Fragmentation and Isomerization Pathways of Natural and Synthetic Cannabinoids Studied via Higher Collisional Energy Dissociation Profiles.

Cannabinoid molecules are the family of molecules that bind to the cannabinoid receptors (CB1 and CB2) of the human body and cause changes in numerous biological functions including motor coordination, emotion, and pain reception. Cannabinoids occur either naturally in the Cannabis Sativa plant or can be produced synthetically in the laboratory. The need for accurate analytical methods for analyzing cannabinoid molecules is of considerable current importance due to demands for detecting illegal cannabinoids and for monitoring the manufacture of popular, non-illegal cannabinoid products. Mass spectrometry has been shown to be an optimum technique for identifying cannabinoids. In this work, we perform Higher Collisional Dissociation (HCD) mass spectrometric measurements on an Orbitrap Fusion Tribrid Mass Spectrometer to measure the collision-energy-dependent molecular fragmentation pathways of a group of key cannabinoids and their metabolites (cannabidiol, Δ9-Tetrahydrocannabinol, 11-Hydroxy-Δ9-tetrahydrocannabinol, 11-nor-9-Carboxy-Δ9-tetrahydrocannabinol, cannabidiolic acid, tetrahydrocannabinolic acid), along with two synthetic cannabinoids (JWH-018 and MDMB-FUBINACA).
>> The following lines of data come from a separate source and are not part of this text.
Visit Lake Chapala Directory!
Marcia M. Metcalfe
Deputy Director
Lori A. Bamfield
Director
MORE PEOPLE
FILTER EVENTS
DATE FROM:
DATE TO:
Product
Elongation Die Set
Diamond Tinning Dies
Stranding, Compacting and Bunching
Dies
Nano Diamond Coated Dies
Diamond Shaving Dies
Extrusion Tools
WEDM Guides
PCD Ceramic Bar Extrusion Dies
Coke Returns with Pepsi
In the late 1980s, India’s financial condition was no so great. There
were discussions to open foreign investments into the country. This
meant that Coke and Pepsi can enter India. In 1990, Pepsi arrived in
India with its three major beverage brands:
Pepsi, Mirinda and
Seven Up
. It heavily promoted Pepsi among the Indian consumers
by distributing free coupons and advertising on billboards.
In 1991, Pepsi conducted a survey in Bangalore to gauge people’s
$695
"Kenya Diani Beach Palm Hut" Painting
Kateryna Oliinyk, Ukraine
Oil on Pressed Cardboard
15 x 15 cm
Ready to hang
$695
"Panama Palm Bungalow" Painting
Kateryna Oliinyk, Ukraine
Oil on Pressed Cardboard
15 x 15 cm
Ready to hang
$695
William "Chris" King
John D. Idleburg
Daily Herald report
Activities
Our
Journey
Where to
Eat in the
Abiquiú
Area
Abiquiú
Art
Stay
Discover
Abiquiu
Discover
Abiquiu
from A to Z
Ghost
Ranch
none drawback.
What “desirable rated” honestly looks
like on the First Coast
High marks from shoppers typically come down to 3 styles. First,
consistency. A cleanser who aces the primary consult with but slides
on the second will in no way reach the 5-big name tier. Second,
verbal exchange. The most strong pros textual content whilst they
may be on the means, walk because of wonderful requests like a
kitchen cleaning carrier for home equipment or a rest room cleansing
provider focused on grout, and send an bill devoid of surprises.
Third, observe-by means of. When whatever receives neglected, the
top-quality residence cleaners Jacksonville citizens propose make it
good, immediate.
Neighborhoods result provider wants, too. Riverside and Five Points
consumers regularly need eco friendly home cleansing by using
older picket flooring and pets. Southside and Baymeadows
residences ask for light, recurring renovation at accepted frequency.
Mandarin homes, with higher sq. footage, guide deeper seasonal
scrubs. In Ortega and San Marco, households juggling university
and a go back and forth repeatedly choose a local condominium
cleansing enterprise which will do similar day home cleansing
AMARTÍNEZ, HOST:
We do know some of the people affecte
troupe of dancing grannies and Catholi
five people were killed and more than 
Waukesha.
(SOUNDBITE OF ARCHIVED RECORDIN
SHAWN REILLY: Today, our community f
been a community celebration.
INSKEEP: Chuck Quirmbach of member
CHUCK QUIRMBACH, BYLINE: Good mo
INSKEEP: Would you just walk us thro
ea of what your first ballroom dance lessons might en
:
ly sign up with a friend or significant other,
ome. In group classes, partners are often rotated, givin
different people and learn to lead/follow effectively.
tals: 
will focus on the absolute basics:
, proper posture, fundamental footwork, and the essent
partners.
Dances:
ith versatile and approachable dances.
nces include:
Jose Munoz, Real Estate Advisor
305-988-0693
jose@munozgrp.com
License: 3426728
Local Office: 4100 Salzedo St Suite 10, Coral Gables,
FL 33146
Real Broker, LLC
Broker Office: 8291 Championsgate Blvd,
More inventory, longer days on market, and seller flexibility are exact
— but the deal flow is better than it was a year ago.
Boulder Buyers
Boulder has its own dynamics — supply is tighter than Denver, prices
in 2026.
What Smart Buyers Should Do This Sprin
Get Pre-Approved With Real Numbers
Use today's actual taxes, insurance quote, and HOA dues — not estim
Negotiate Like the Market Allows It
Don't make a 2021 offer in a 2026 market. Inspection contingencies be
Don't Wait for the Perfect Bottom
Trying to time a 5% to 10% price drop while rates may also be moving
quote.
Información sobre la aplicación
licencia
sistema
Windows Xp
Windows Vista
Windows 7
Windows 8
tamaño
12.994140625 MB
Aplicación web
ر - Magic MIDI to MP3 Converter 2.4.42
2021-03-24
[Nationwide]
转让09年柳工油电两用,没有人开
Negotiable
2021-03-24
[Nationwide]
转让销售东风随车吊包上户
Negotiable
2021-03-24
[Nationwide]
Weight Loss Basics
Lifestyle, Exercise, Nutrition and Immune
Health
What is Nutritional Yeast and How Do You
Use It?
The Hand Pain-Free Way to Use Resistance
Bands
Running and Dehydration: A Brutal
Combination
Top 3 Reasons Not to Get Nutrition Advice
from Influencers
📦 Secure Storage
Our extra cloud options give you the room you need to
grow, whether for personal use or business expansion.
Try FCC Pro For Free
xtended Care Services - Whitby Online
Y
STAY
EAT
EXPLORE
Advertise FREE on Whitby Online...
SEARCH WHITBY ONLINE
This is the first time that cannabinoid molecules have been studied using energy-resolved HCD methods. We identified a number of common, primary fragmentation pathways, including loss of water, loss of other small neutral molecule units (e.g., butene), and rupture of the central C-C bond that links the aromatic and alkyl ring groups. Quantum chemical calculations are presented to provide insights into preferred protonation sites and to characterize isomerization of protonated open-ring cannabinoids (e.g., [CBDA + H](+)) into closed-ring analogues (e.g., [THCA + H](+)). A key result to emerge from our study is that energy-resolved HCD measurements are particularly valuable in identifying isomerization, since the isobaric pairs of molecular ions studied here (e.g., [CBDA + H](+) and [THCA + H](+)) are associated with identical HCD profiles indicating that isomerization of one structure into the other has occurred during the electrospray-mass spectrometry process. This is an important result as it will have general applicability to other tautomeric ions and thus demonstrates the application of energy-resolved HCD as a tool for identifying tautomerization proclivity.